Tempo de leitura: 10 min · Publicado em 12/08/2026

O plano de saúde é obrigado a cobrir o tratamento de doenças raras observando as regras do rol, exclusões legais e preexistências.

O atendimento a pessoas com doenças raras representa um desafio no sistema de saúde suplementar devido à especificidade dos diagnósticos e ao custo das terapias. As operadoras de planos de saúde devem prestar a assistência contratada em conformidade com as normas legais e regulatórias do setor. Existem regras específicas quanto à cobertura de exames, medicamentos, dores preexistentes e limites de exclusão. Compreender o panorama regulatório é essencial para assegurar o cumprimento dos contratos.

Doenças raras e plano de saúde: como funciona a cobertura?

Resposta direta: A cobertura para doenças raras é obrigatória para os procedimentos, exames e tratamentos previstos no rol de coberturas.

Os contratos de plano de saúde garantem a assistência às patologias listadas na Classificação Internacional de Doenças. O diagnóstico e a conduta terapêutica para doenças raras devem ser custeados quando houver previsão normativa ou preenchimento dos critérios de superação da lista técnica. A responsabilidade da empresa segue as disposições da legislação setorial.

Como funciona a cobertura no rol de procedimentos da agência reguladora?

O rol de coberturas obrigatórias é instituído pela RN 465/2021. O Anexo I relaciona as consultas, exames e procedimentos garantidos, enquanto o Anexo II estabelece as Diretrizes de Utilização para itens de alta complexidade. A cobertura para investigação e manejo de doenças raras vincula-se ao cumprimento dessas normas.
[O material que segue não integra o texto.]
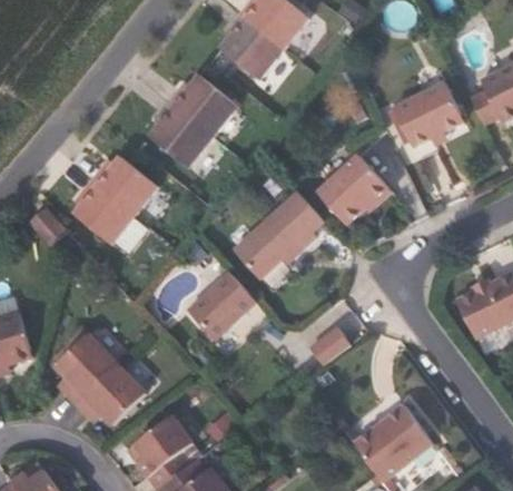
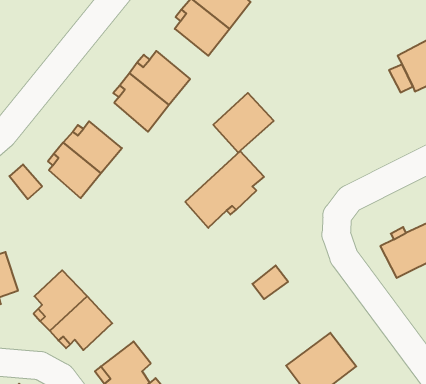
building: [391,82,462,148] -> none
building: [316,156,386,225] -> [213,93,274,153]
building: [187,273,255,341] -> none

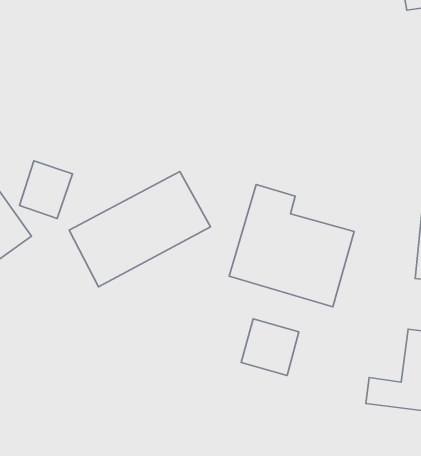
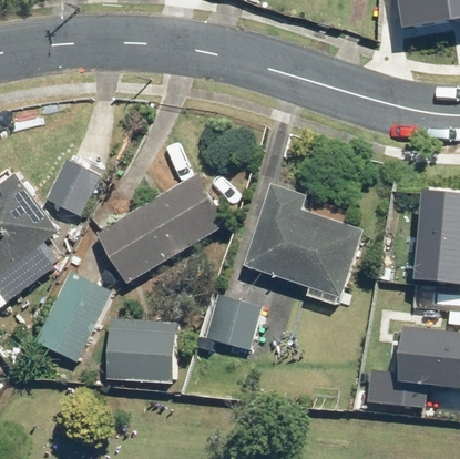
building: none -> [35,275,105,361]
building: [241,319,299,376] -> [202,292,256,345]
building: none -> [115,329,167,381]

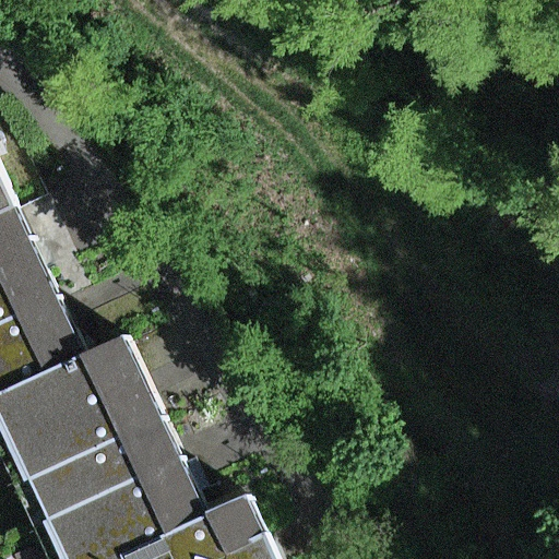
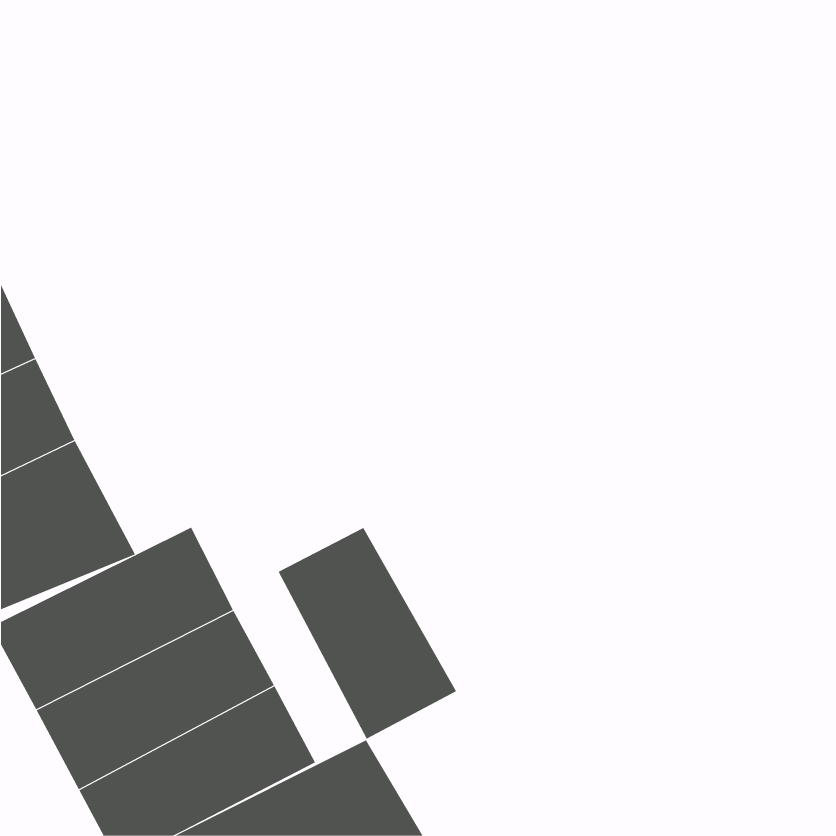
building: none -> [278,527,457,739]

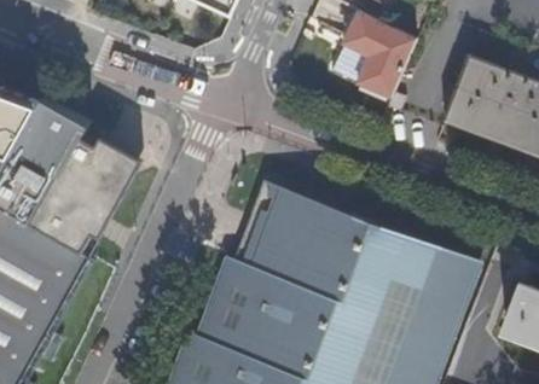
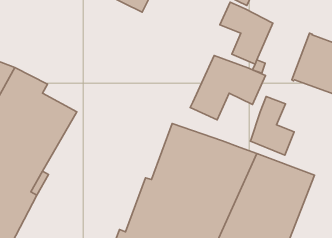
building: none -> [190,55,265,120]
building: none -> [250,97,294,155]

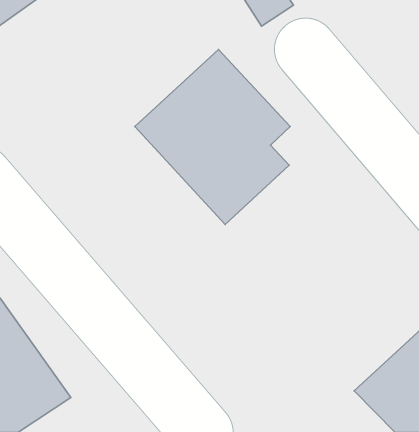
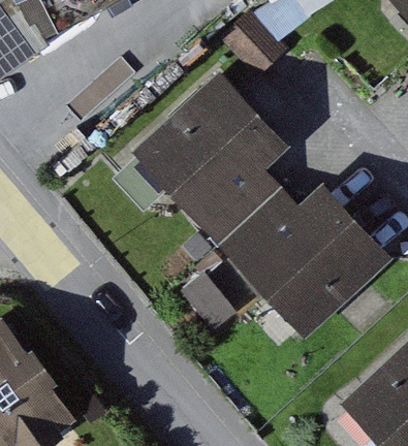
building: none -> [225,188,388,334]

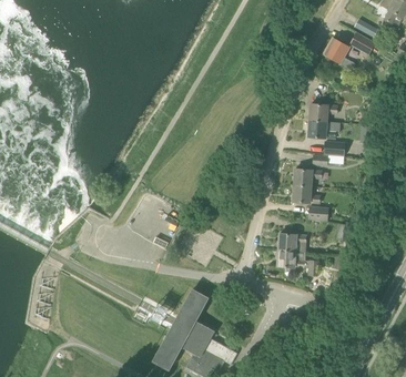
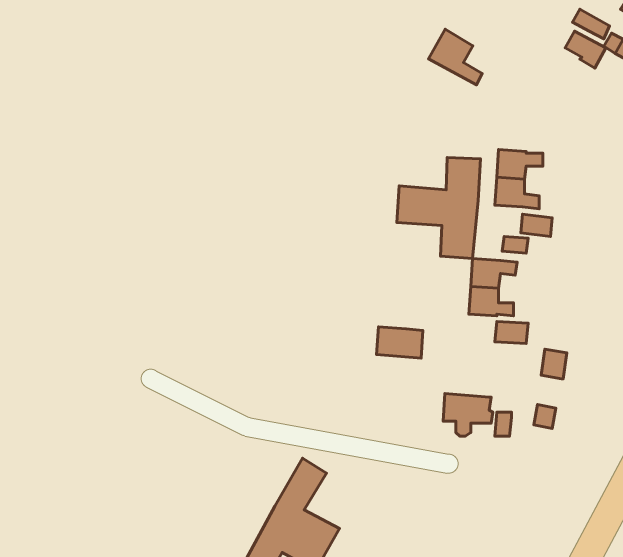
building: [323,37,355,70] -> [428,29,482,85]
building: none -> [397,157,480,259]
building: [278,233,306,252] -> [377,327,423,358]

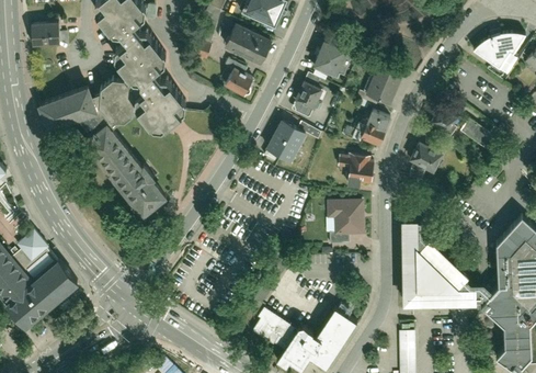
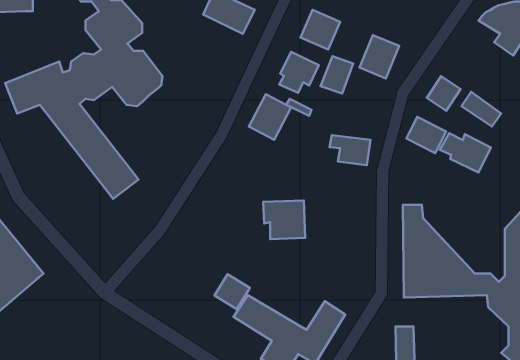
building: [226,70,258,101] -> none
building: [357,113,387,147] -> [321,56,353,94]
building: none -> [440,133,491,172]
building: [327,201,365,236] -> [263,201,305,239]
building: none -> [215,274,250,309]

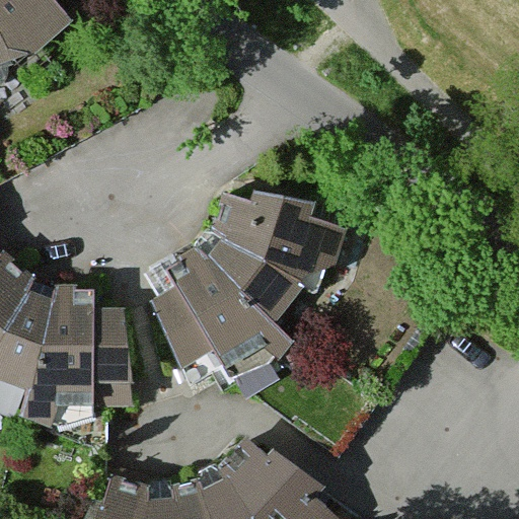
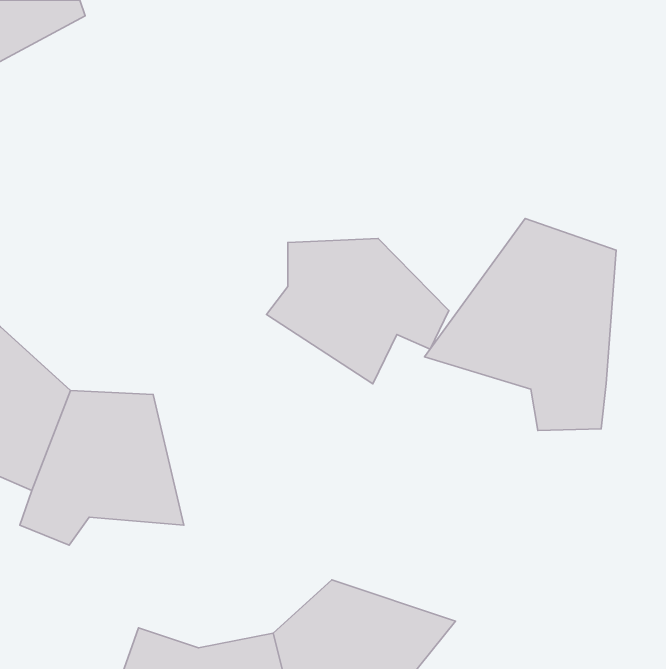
building: none -> [425,219,616,430]
building: [156,248,284,359] -> none

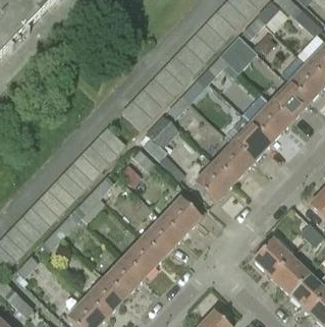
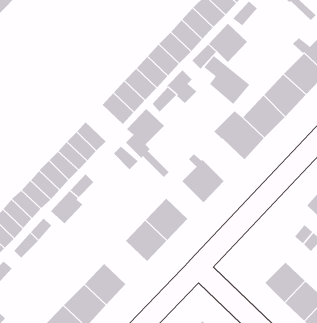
building: [215,143,254,181] -> none
building: [124,236,164,276] -> none
building: [254,237,291,275] -> none

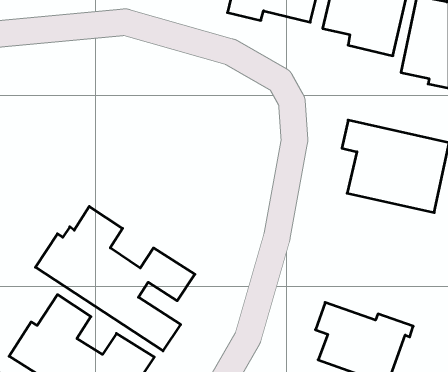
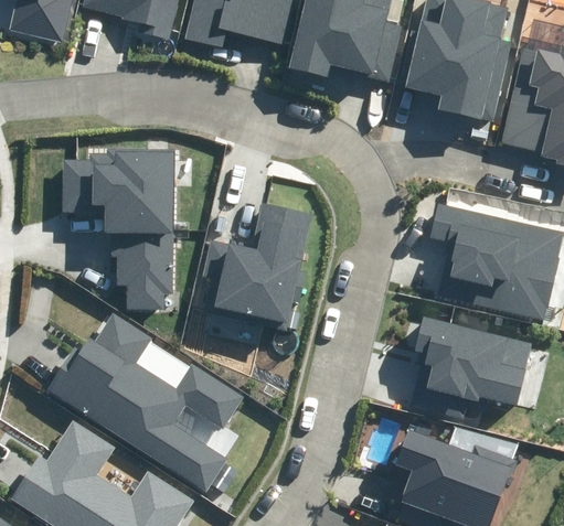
building: none -> [62,148,174,309]
building: none -> [203,204,312,330]
building: none -> [415,318,533,419]

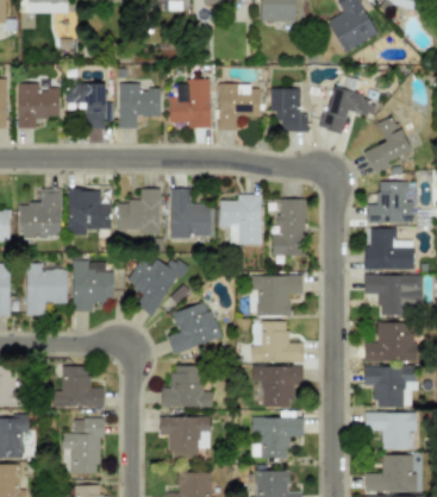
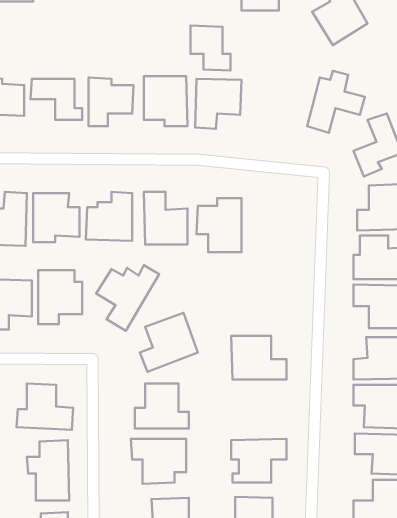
building: [270,87,307,128] -> [190,26,230,71]
building: [271,199,306,256] -> none
building: [251,273,302,316] -> none
building: [252,365,302,407] -> none

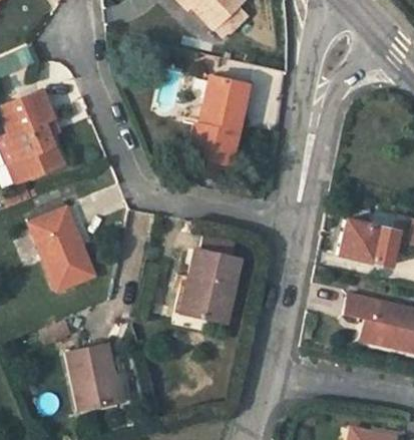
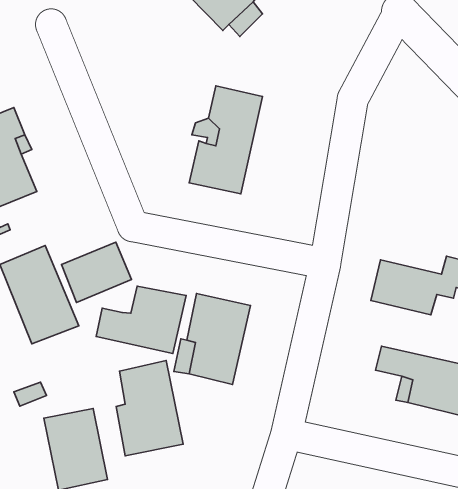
building: none -> [61,242,132,303]
building: none -> [96,286,186,354]
building: none -> [116,361,183,456]

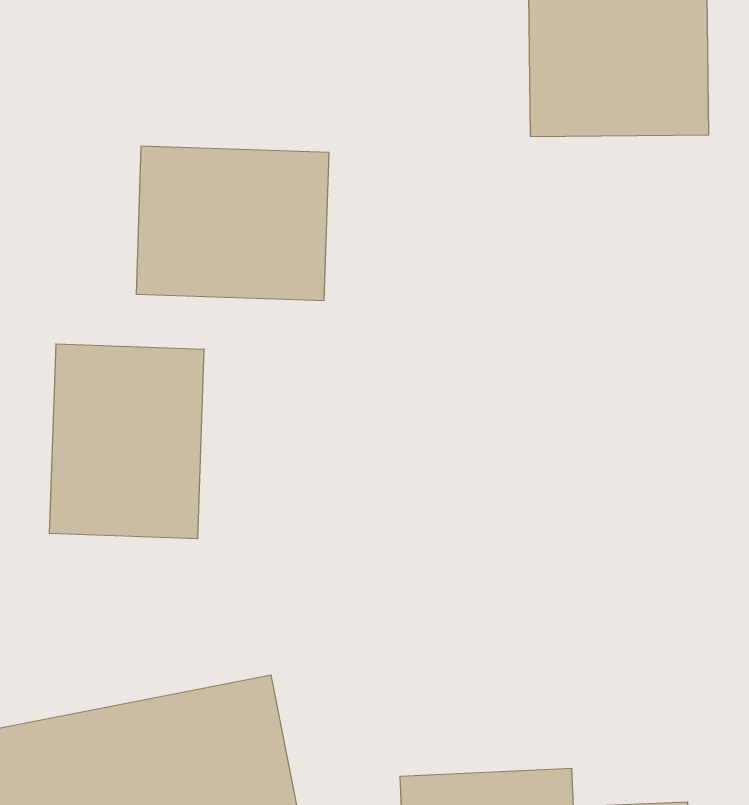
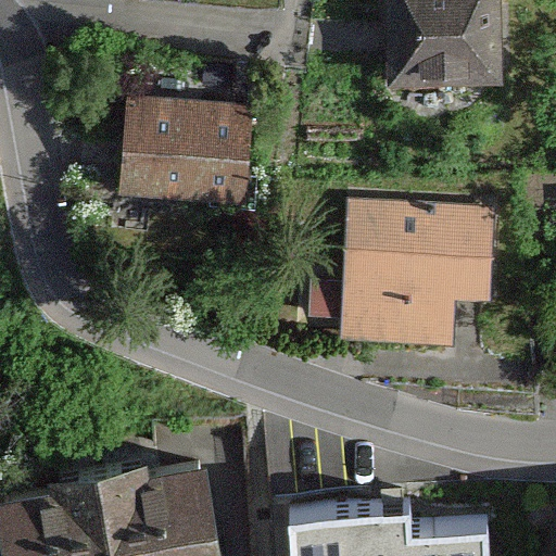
building: none -> [337,202,497,345]
building: [50,344,204,539] -> none

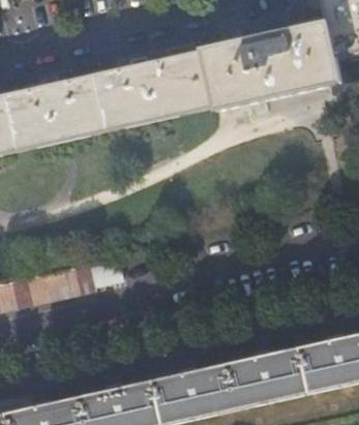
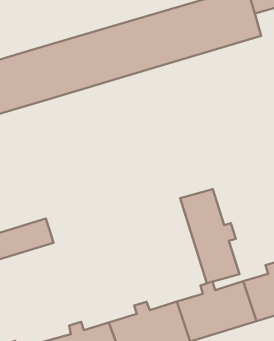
building: none -> [180,189,240,283]

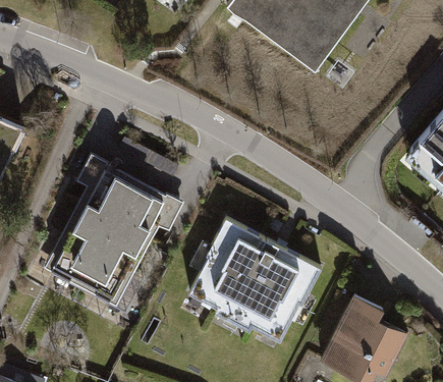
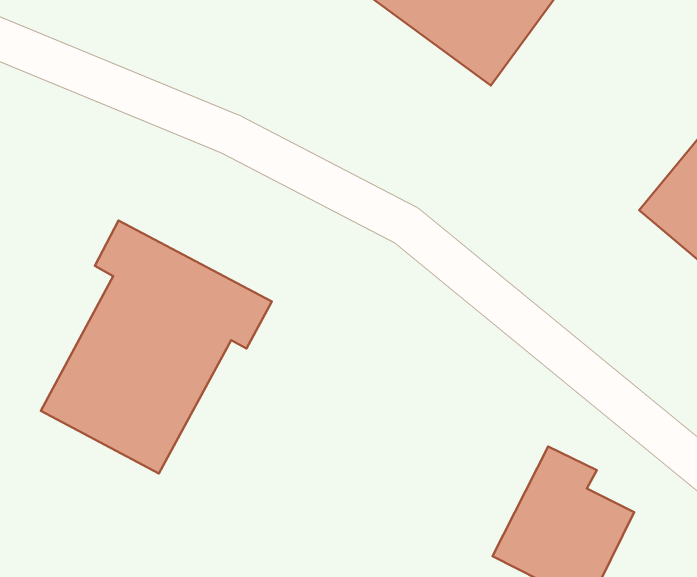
building: [186,217,317,337] -> none

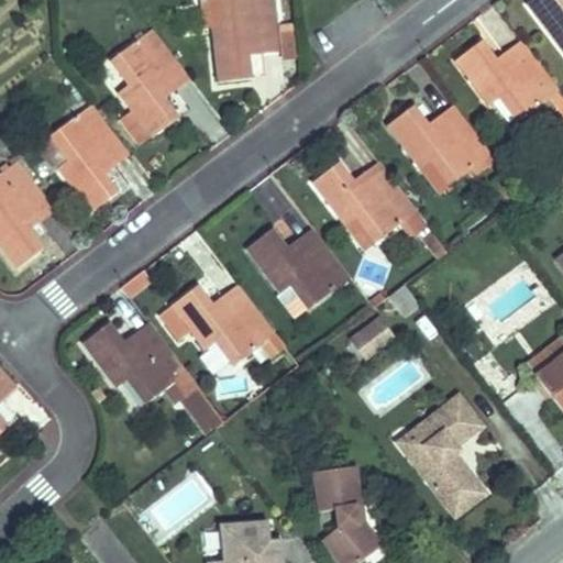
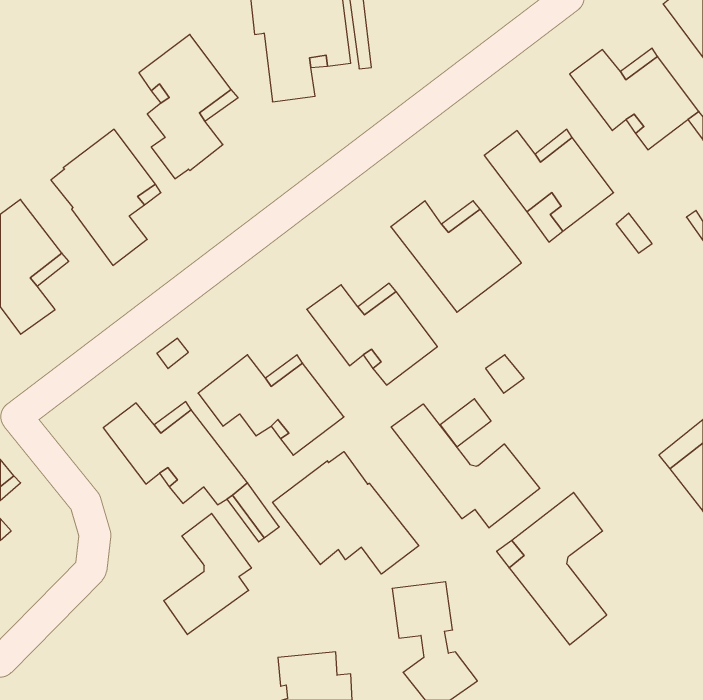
building: none -> [391,404,540,528]
building: none -> [273,452,419,574]
building: none -> [164,513,251,635]

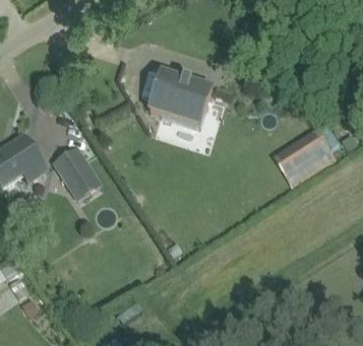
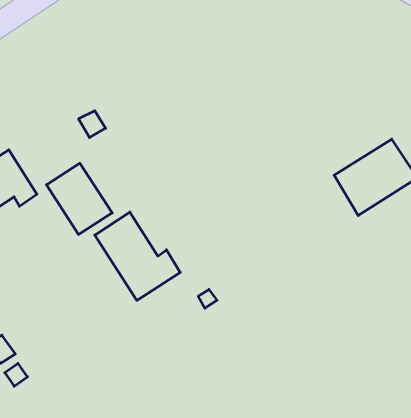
building: [148,72,211,127] -> none
building: none -> [95,212,180,300]

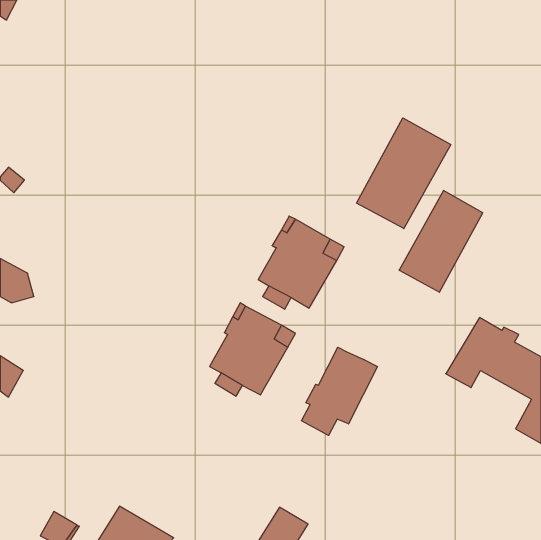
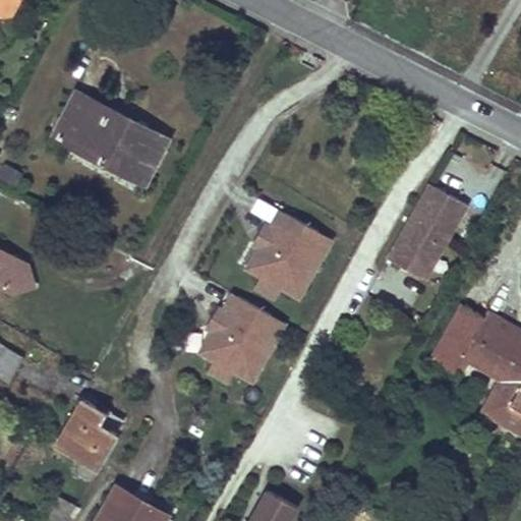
building: none -> [52,94,166,183]
building: [357,118,451,229] -> none
building: [302,347,377,435] -> none
building: none -> [55,399,122,481]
Se o procedimento ou exame genético constar no Anexo I e atender às diretrizes do Anexo II, o fornecimento pelo plano é obrigatório. As diretrizes vigentes devem ser conferidas na publicação oficial do órgão regulador. O médico assistente orienta a instrução do pedido com base na regulamentação.

Como funciona a cobertura parcial temporária para doença preexistente?

Ao contratar um plano de saúde, o beneficiário deve declarar se possui lesão ou doença preexistente conhecida. Conforme estabelece o artigo 11 da Lei 9.656/1998, a operadora pode aplicar a Cobertura Parcial Temporária por um prazo de até 24 meses para os eventos diretamente relacionados à condição declarada.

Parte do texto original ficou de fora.